--- Aim of the task ---
With the pictures removed, set down all of the entries below exactly.

[Image comparison data]
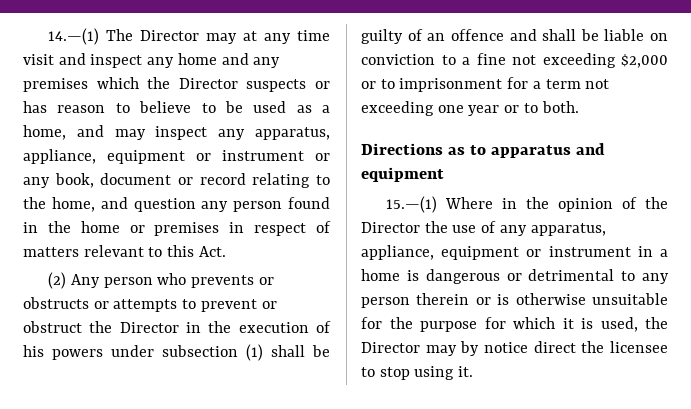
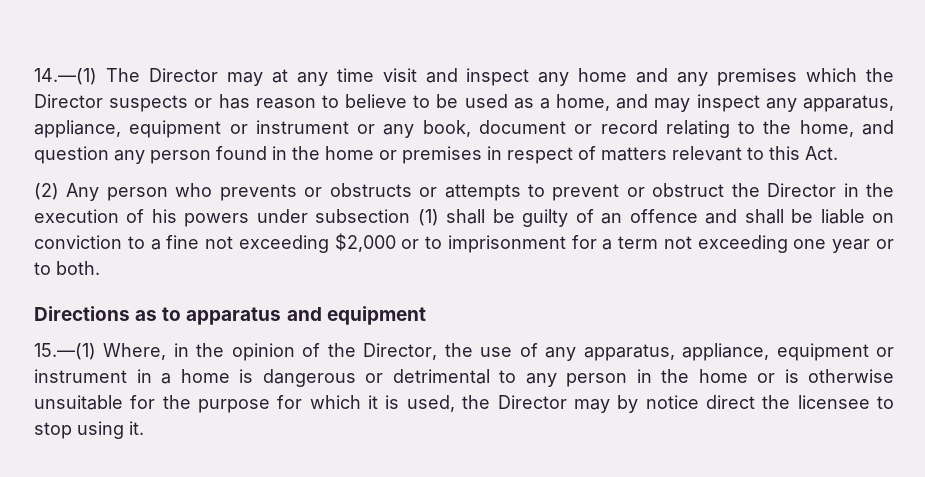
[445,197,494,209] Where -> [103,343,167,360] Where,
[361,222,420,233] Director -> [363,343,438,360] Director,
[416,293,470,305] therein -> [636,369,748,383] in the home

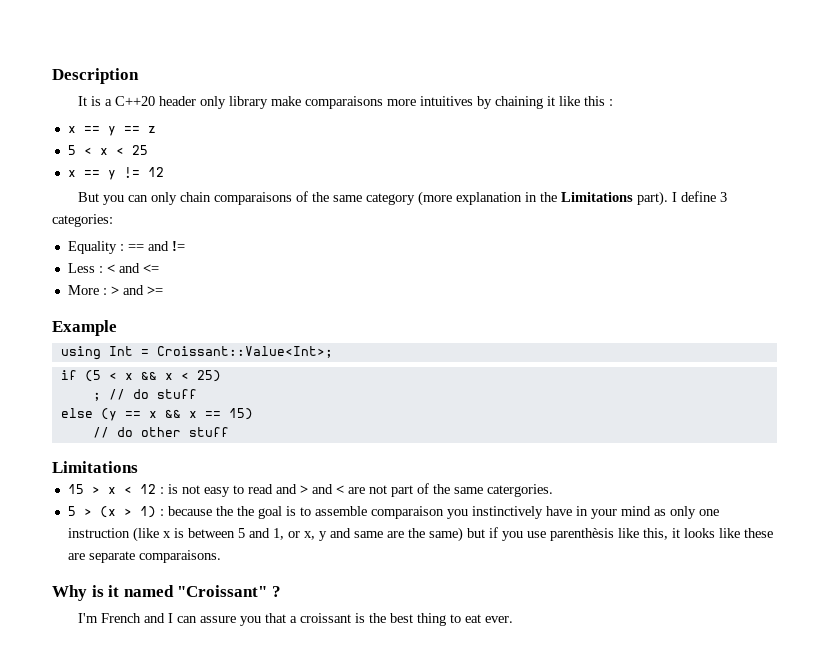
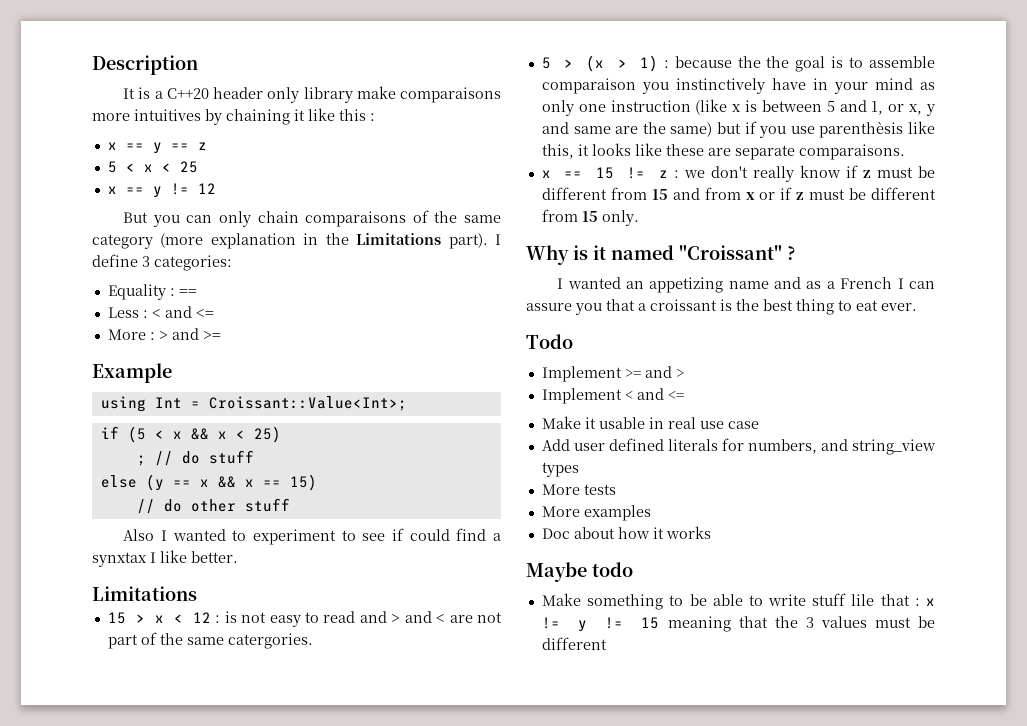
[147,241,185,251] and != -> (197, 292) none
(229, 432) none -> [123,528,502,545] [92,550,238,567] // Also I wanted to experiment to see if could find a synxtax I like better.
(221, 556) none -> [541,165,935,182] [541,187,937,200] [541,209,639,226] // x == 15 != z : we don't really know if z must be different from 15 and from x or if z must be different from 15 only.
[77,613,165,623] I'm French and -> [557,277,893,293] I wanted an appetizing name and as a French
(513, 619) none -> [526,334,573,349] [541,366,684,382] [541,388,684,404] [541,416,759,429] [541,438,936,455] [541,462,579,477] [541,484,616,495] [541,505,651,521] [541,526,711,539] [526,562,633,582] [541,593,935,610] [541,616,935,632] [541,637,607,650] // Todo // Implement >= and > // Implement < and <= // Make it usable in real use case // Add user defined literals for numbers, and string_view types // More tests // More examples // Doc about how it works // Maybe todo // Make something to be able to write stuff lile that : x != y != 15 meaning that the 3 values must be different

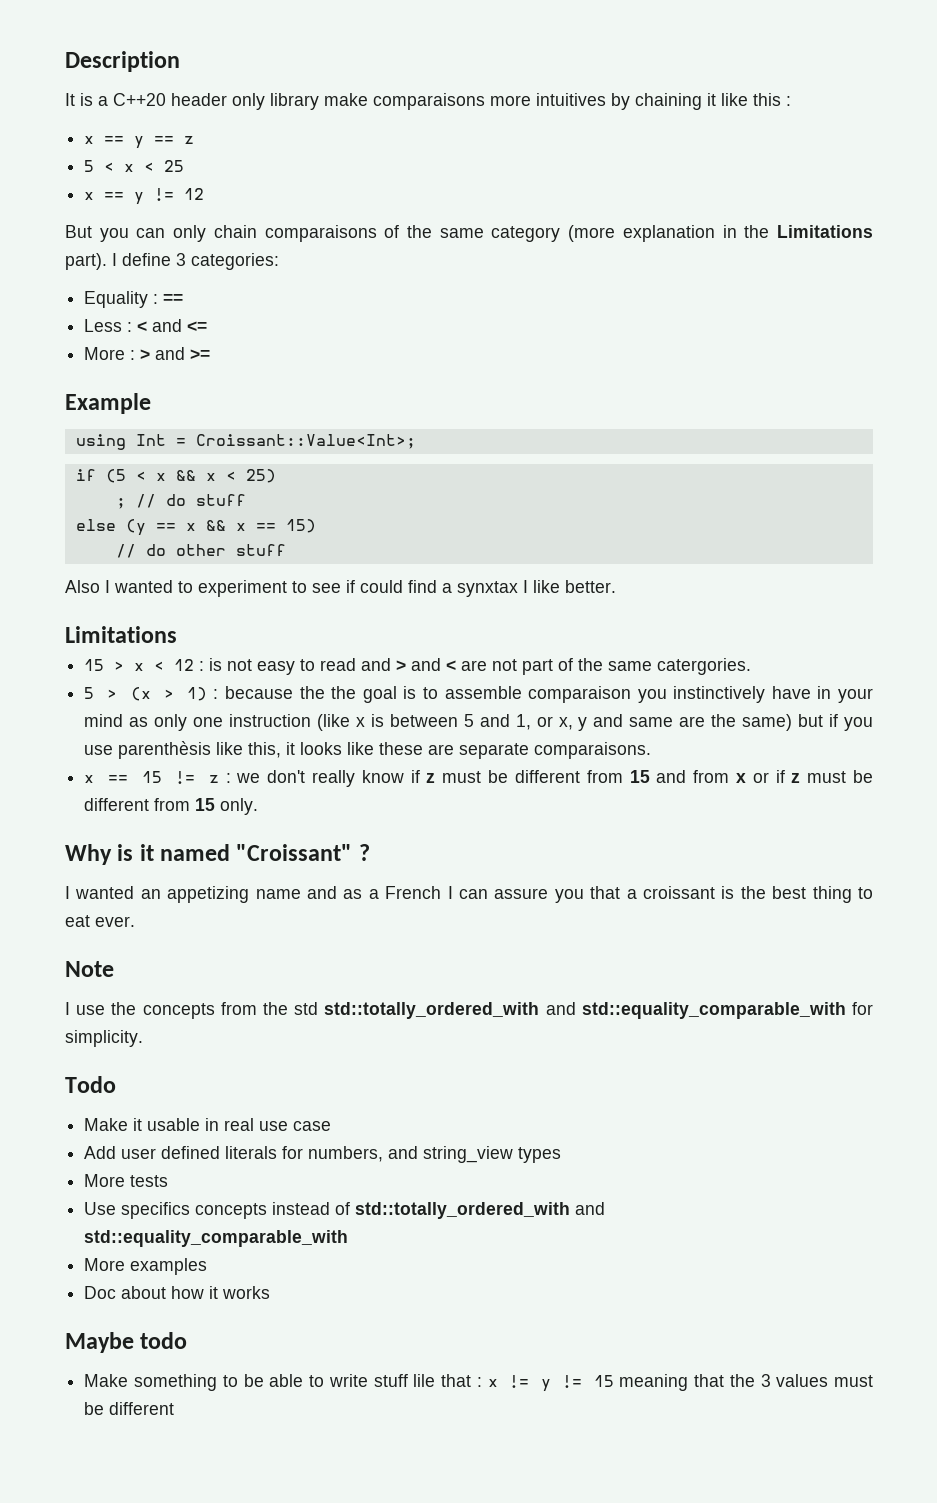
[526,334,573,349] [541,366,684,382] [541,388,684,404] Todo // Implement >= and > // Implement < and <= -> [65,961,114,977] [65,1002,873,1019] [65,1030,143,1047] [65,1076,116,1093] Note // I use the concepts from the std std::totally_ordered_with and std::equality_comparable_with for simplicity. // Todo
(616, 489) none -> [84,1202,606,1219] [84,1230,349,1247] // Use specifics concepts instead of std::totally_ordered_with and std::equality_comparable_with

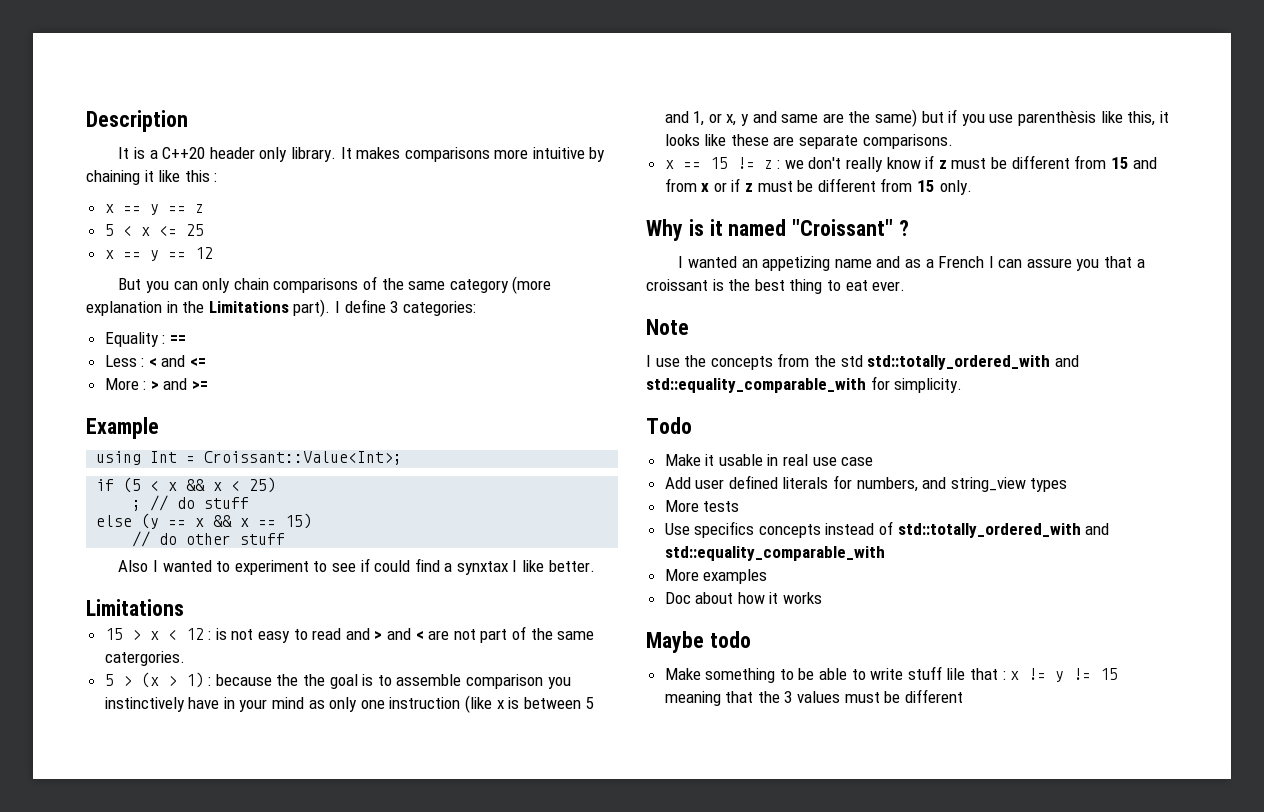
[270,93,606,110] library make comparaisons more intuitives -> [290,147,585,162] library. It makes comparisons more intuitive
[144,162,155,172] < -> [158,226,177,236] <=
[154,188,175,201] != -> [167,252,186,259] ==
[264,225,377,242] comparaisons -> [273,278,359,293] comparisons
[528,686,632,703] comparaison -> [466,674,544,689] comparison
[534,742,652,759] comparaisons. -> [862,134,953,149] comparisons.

--- Expected answer ---
[445,197,494,209] Where -> [103,343,167,360] Where,
[361,222,420,233] Director -> [363,343,438,360] Director,
[416,293,470,305] therein -> [636,369,748,383] in the home

[147,241,185,251] and != -> (197, 292) none
(229, 432) none -> [123,528,502,545] [92,550,238,567] // Also I wanted to experiment to see if could find a synxtax I like better.
(221, 556) none -> [541,165,935,182] [541,187,937,200] [541,209,639,226] // x == 15 != z : we don't really know if z must be different from 15 and from x or if z must be different from 15 only.
[77,613,165,623] I'm French and -> [557,277,893,293] I wanted an appetizing name and as a French
(513, 619) none -> [526,334,573,349] [541,366,684,382] [541,388,684,404] [541,416,759,429] [541,438,936,455] [541,462,579,477] [541,484,616,495] [541,505,651,521] [541,526,711,539] [526,562,633,582] [541,593,935,610] [541,616,935,632] [541,637,607,650] // Todo // Implement >= and > // Implement < and <= // Make it usable in real use case // Add user defined literals for numbers, and string_view types // More tests // More examples // Doc about how it works // Maybe todo // Make something to be able to write stuff lile that : x != y != 15 meaning that the 3 values must be different

[526,334,573,349] [541,366,684,382] [541,388,684,404] Todo // Implement >= and > // Implement < and <= -> [65,961,114,977] [65,1002,873,1019] [65,1030,143,1047] [65,1076,116,1093] Note // I use the concepts from the std std::totally_ordered_with and std::equality_comparable_with for simplicity. // Todo
(616, 489) none -> [84,1202,606,1219] [84,1230,349,1247] // Use specifics concepts instead of std::totally_ordered_with and std::equality_comparable_with

[270,93,606,110] library make comparaisons more intuitives -> [290,147,585,162] library. It makes comparisons more intuitive
[144,162,155,172] < -> [158,226,177,236] <=
[154,188,175,201] != -> [167,252,186,259] ==
[264,225,377,242] comparaisons -> [273,278,359,293] comparisons
[528,686,632,703] comparaison -> [466,674,544,689] comparison
[534,742,652,759] comparaisons. -> [862,134,953,149] comparisons.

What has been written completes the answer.